Abusi nella ginnastica ritmica, l’allenatrice delle Farfalle di Desio a processo sportivo
Comportamenti vessatori nei confronti delle giovanissime allieve di ginnastica ritmica, controllo ossessivo del peso, insulti, punizioni. Con queste accuse la storica e plurimedagliata allenatrice delle Farfalle di Desio (già commissariata) Emanuela Maccarani, con la sua assistente-coach Olga Tishina, è finita anche sotto la lente della giustizia sportiva. Una pista che si aggiunge a quella seguita dalla Procura di Monza, che indaga le due donne per maltrattamenti.
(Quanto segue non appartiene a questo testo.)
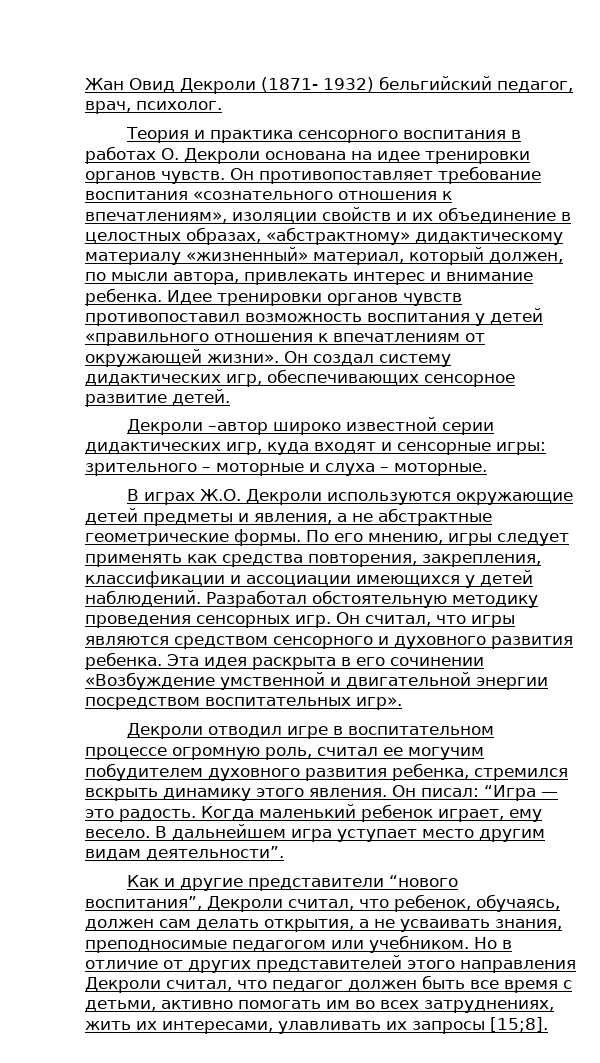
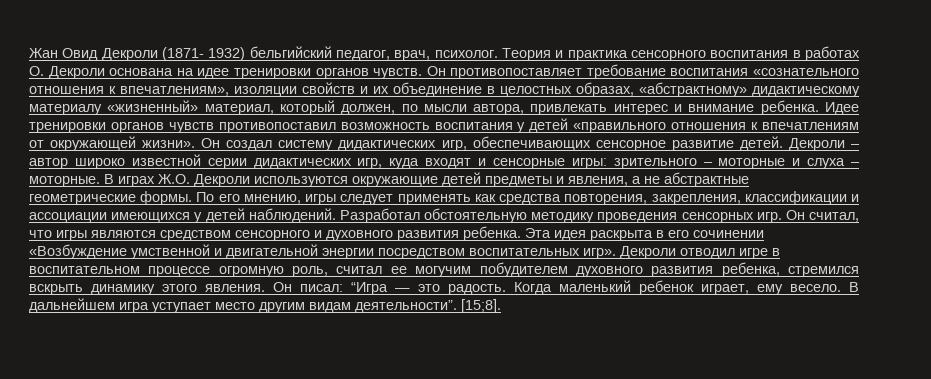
(222, 105) // -> (498, 54) none
[127,419,269,435] // Декроли –автор -> [788,138,861,151] [29,158,68,169] Декроли – автор
(487, 469) // -> (100, 181) none
(402, 703) // -> (616, 253) none
[127,875,459,891] [85,894,560,912] [85,919,562,932] [85,935,512,953] [85,955,576,973] [85,975,572,993] [85,1000,554,1013] [85,1021,485,1034] // Как и другие представители “нового воспитания”, Декроли считал, что ребенок, обучаясь, должен сам делать открытия, а не усваивать знания, преподносимые педагогом или учебником. Но в отличие от других представителей этого направления Декроли считал, что педагог должен быть все время с детьми, активно помогать им во всех затруднениях, жить их интересами, улавливать их запросы -> (457, 306) none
Il procuratore Michele Rossetti contesta nello specifico la possibile mancata "condotta ispirata ai principi di lealtà, imparzialità integrità ed onestà, evitando atti e comportamenti caratterizzati da animosità o conflittualità, mantenendo rapporti improntati a fiducia e collaborazione, ispirati a correttezza trasparenza e reciproco rispetto". Nonché una presunta violazione dei "principi di lealtà e correttezza in ogni funzione, prestazione o rapporto comunque riferibile all’attività sportiva".
Le denunce delle campionesse di ginnastica ritmica: "Sei un maiale, vergognati"
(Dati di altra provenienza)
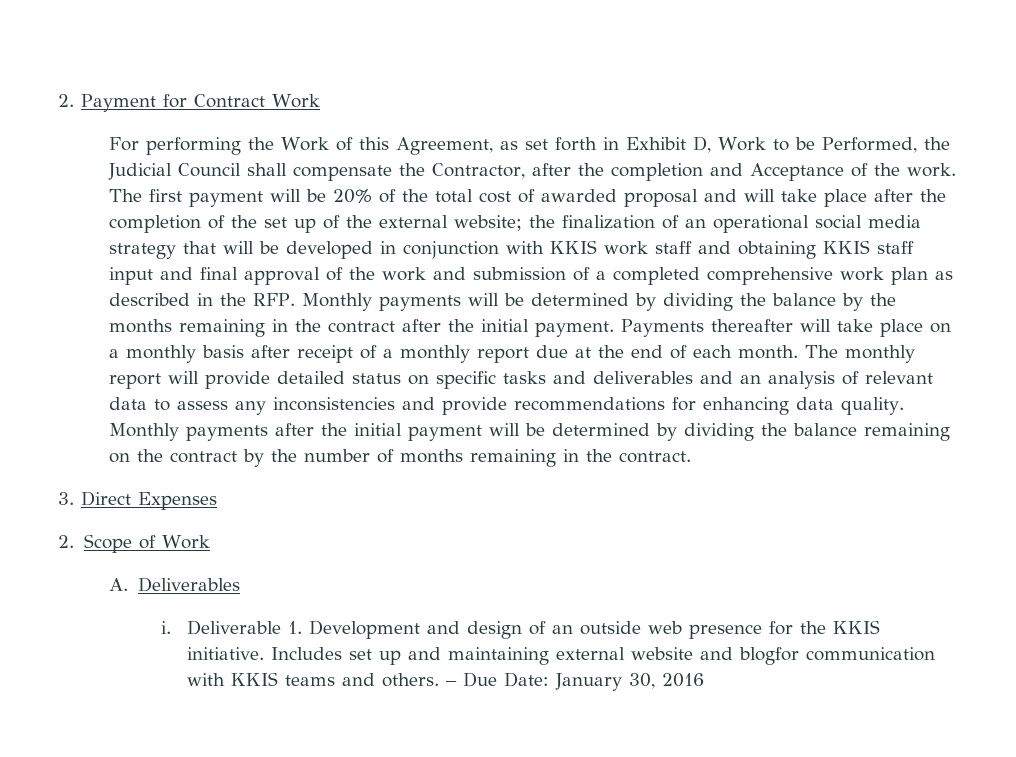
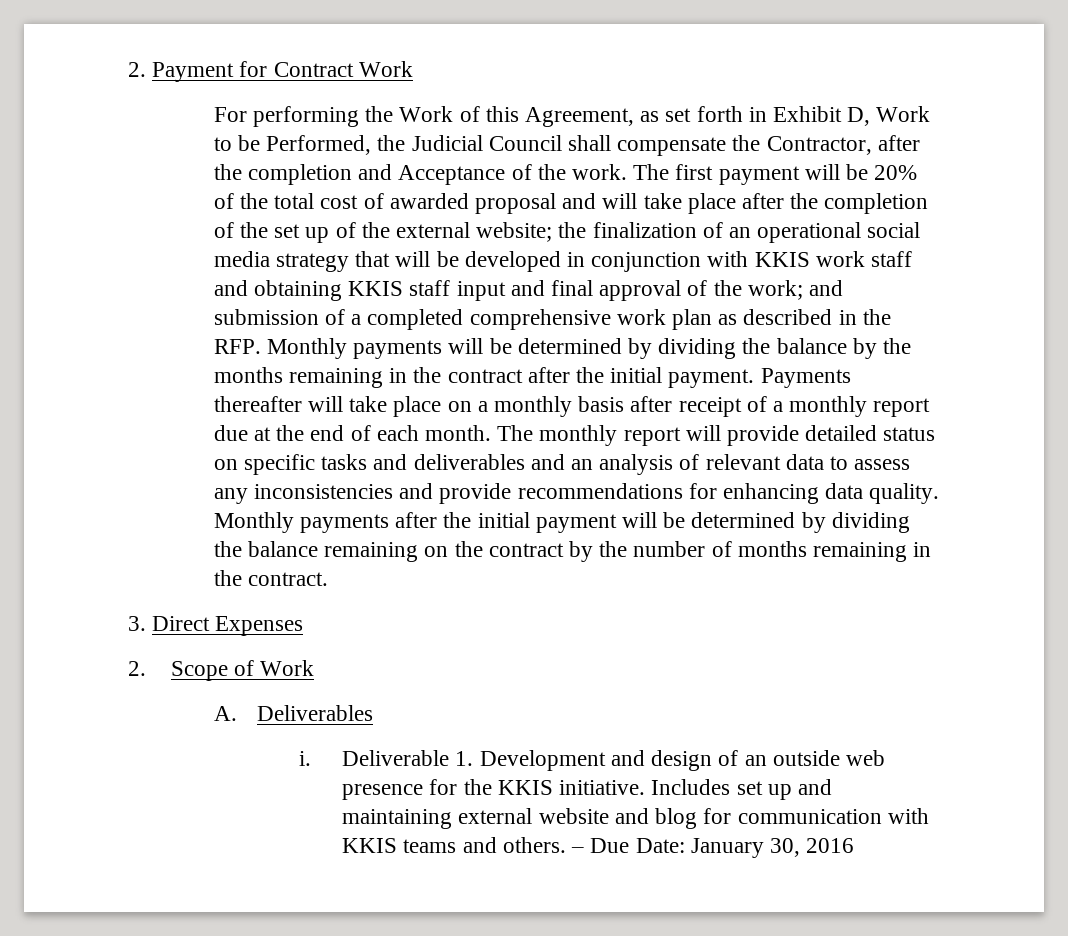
[382,267,427,281] work -> [747,280,803,300] work;
[738,647,799,665] blogfor -> [655,808,732,829] blog for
Un polverone, quello che ha investito come una nube tossica tutto l'ambiente della ginnastica ritmica nazionale, nato dopo alcune denunce di peso. "Mangiavo sempre meno, ma ogni mattina salivo sulla bilancia e non andavo bene: per due anni ho continuato a subire offese quotidiane", ha raccontato la campionessa Nina Corradini. "Io pesavo sui 55 kg per 1,75 m, ma l’allenatrice aveva sempre da ridire. Avevo imparato che di notte perdevo 3 etti e che un bicchiere d’acqua ne pesava 2. Mi pesavo anche 15 volte al giorno. Non avevo più forze e mi ammalavo. Avevo poco ferro". Oggi ha deciso di rendere pubblici quei momenti di difficoltà. "Questo non è sport. Ora voglio proteggere le bambine più piccole: tutti devono sapere la realtà".
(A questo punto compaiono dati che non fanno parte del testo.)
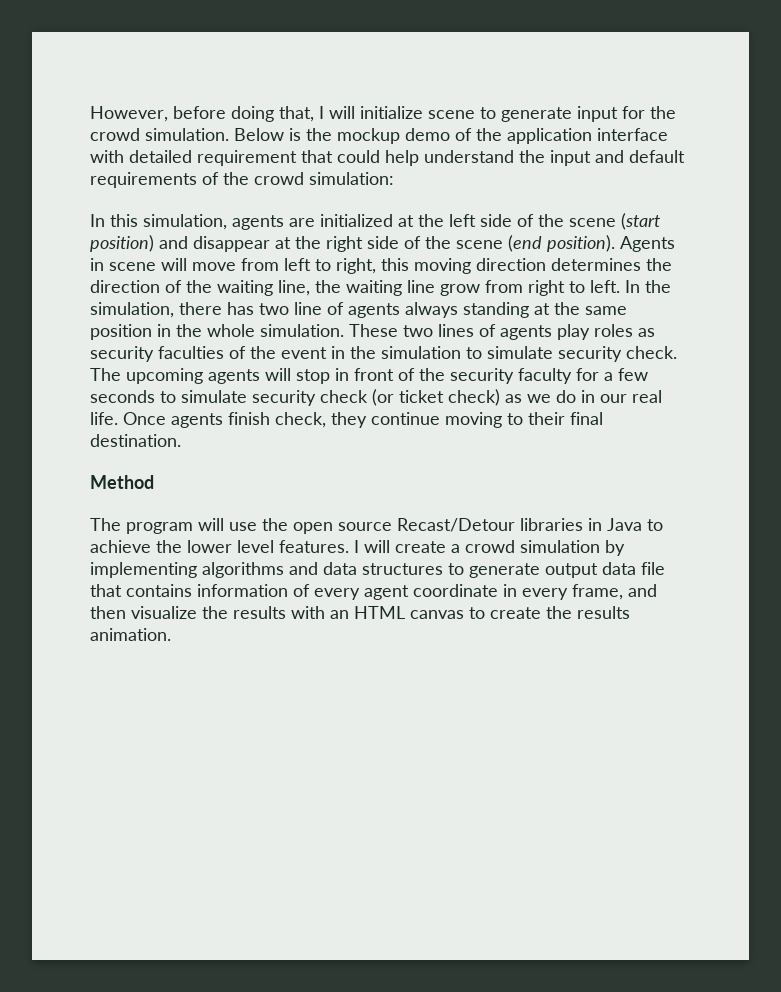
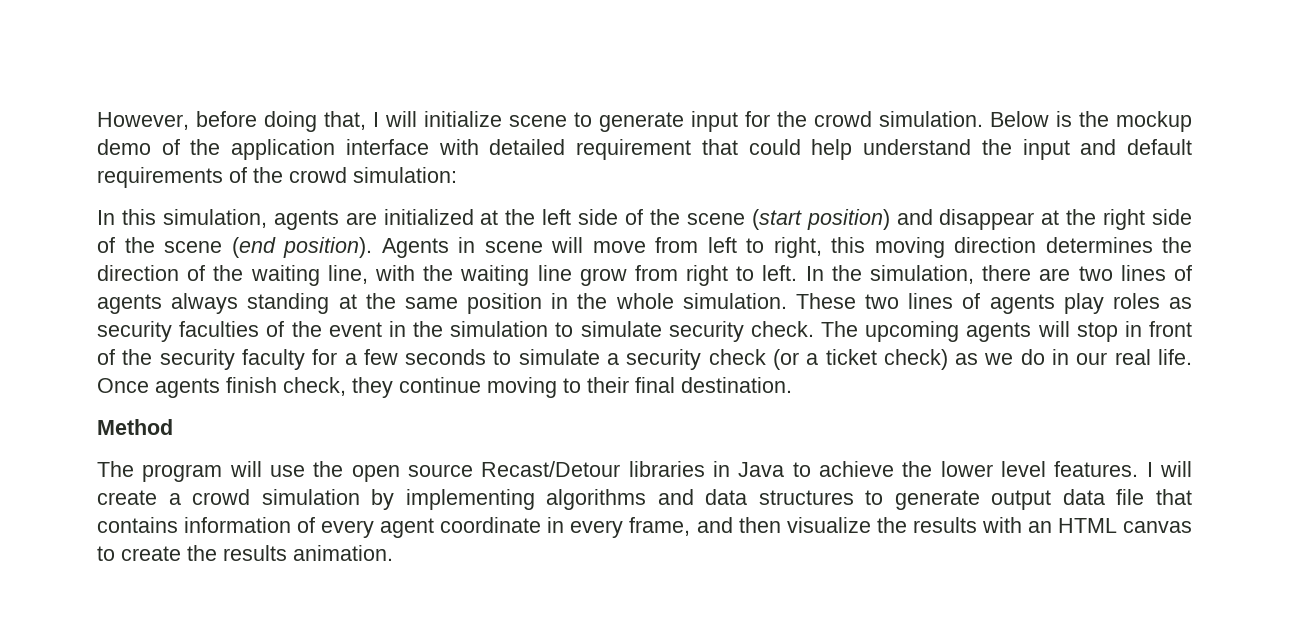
(310, 288) none -> [374,265,415,281] with
[227,302,322,315] has two line -> [1039,265,1166,281] are two lines
(247, 396) none -> [607,353,620,365] a
(394, 397) none -> [806,353,819,365] a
"Ho pensato al suicidio", ha rivelato invece la collega Anna Basta. "Una volta non ho agito perché è entrata una persona in stanza e mi sono scossa. La seconda ero in mezzo alla gente. La mia amata ginnastica da sogno più grande era diventata un incubo. Vivevamo 11 mesi in ritiro e i miei genitori non pensavano fosse così grave la situazione, anche perché quando la vedevo tentavo di sdrammatizzare. Hanno capito davvero la realtà solo quando ho abbandonato l'Accademia. Non pensavano di vedermi così distrutta". Anche lei, adesso, non si stanca di raccontare a gran voce la propria storia. "Appena ho cominciato a parlare ho incrinato molti rapporti. Ci sono state reazioni brutte, però io vado avanti. Lo faccio per le bambine".